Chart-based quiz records
========================================================================

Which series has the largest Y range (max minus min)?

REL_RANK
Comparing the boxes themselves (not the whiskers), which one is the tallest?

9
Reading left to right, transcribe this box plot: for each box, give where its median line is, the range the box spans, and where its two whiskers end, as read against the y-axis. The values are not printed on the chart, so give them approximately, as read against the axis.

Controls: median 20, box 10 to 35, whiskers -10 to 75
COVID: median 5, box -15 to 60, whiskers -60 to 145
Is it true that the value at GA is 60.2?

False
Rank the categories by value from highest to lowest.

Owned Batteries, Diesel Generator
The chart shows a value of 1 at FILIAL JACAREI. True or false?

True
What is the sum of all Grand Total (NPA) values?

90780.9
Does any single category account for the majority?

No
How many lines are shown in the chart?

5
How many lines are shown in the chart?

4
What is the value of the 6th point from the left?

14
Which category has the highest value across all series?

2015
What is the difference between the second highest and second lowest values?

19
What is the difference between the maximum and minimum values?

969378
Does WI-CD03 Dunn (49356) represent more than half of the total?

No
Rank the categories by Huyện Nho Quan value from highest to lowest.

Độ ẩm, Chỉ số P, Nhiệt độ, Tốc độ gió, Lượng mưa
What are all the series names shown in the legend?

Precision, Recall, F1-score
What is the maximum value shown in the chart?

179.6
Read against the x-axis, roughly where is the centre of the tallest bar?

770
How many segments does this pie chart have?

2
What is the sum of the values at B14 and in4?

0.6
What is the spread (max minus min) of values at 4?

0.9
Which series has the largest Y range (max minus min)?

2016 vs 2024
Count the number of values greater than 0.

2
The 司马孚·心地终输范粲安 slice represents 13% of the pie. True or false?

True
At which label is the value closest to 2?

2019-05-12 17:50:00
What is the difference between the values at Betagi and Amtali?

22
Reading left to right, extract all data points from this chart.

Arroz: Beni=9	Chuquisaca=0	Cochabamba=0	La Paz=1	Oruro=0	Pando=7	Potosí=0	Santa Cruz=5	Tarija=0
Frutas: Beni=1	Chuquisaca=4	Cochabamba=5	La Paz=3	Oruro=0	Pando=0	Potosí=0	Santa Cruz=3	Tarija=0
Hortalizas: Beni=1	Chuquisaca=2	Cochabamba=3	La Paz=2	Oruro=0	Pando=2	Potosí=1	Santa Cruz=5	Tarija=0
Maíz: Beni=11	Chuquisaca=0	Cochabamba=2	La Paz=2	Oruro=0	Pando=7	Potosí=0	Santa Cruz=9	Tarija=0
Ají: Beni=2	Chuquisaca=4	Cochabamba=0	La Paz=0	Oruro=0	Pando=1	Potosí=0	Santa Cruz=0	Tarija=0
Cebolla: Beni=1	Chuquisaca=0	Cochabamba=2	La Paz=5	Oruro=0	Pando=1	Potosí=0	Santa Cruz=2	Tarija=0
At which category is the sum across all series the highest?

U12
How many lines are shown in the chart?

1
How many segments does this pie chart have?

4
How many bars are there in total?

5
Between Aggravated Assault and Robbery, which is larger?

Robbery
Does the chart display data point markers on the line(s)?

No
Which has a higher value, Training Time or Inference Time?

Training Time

========================================================================

> Problem to work on
Copy out every one of the records above, word for word and in the same order.

> Answer
Which series has the largest Y range (max minus min)?

REL_RANK
Comparing the boxes themselves (not the whiskers), which one is the tallest?

9
Reading left to right, transcribe this box plot: for each box, give where its median line is, the range the box spans, and where its two whiskers end, as read against the y-axis. The values are not printed on the chart, so give them approximately, as read against the axis.

Controls: median 20, box 10 to 35, whiskers -10 to 75
COVID: median 5, box -15 to 60, whiskers -60 to 145
Is it true that the value at GA is 60.2?

False
Rank the categories by value from highest to lowest.

Owned Batteries, Diesel Generator
The chart shows a value of 1 at FILIAL JACAREI. True or false?

True
What is the sum of all Grand Total (NPA) values?

90780.9
Does any single category account for the majority?

No
How many lines are shown in the chart?

5
How many lines are shown in the chart?

4
What is the value of the 6th point from the left?

14
Which category has the highest value across all series?

2015
What is the difference between the second highest and second lowest values?

19
What is the difference between the maximum and minimum values?

969378
Does WI-CD03 Dunn (49356) represent more than half of the total?

No
Rank the categories by Huyện Nho Quan value from highest to lowest.

Độ ẩm, Chỉ số P, Nhiệt độ, Tốc độ gió, Lượng mưa
What are all the series names shown in the legend?

Precision, Recall, F1-score
What is the maximum value shown in the chart?

179.6
Read against the x-axis, roughly where is the centre of the tallest bar?

770
How many segments does this pie chart have?

2
What is the sum of the values at B14 and in4?

0.6
What is the spread (max minus min) of values at 4?

0.9
Which series has the largest Y range (max minus min)?

2016 vs 2024
Count the number of values greater than 0.

2
The 司马孚·心地终输范粲安 slice represents 13% of the pie. True or false?

True
At which label is the value closest to 2?

2019-05-12 17:50:00
What is the difference between the values at Betagi and Amtali?

22
Reading left to right, extract all data points from this chart.

Arroz: Beni=9	Chuquisaca=0	Cochabamba=0	La Paz=1	Oruro=0	Pando=7	Potosí=0	Santa Cruz=5	Tarija=0
Frutas: Beni=1	Chuquisaca=4	Cochabamba=5	La Paz=3	Oruro=0	Pando=0	Potosí=0	Santa Cruz=3	Tarija=0
Hortalizas: Beni=1	Chuquisaca=2	Cochabamba=3	La Paz=2	Oruro=0	Pando=2	Potosí=1	Santa Cruz=5	Tarija=0
Maíz: Beni=11	Chuquisaca=0	Cochabamba=2	La Paz=2	Oruro=0	Pando=7	Potosí=0	Santa Cruz=9	Tarija=0
Ají: Beni=2	Chuquisaca=4	Cochabamba=0	La Paz=0	Oruro=0	Pando=1	Potosí=0	Santa Cruz=0	Tarija=0
Cebolla: Beni=1	Chuquisaca=0	Cochabamba=2	La Paz=5	Oruro=0	Pando=1	Potosí=0	Santa Cruz=2	Tarija=0
At which category is the sum across all series the highest?

U12
How many lines are shown in the chart?

1
How many segments does this pie chart have?

4
How many bars are there in total?

5
Between Aggravated Assault and Robbery, which is larger?

Robbery
Does the chart display data point markers on the line(s)?

No
Which has a higher value, Training Time or Inference Time?

Training Time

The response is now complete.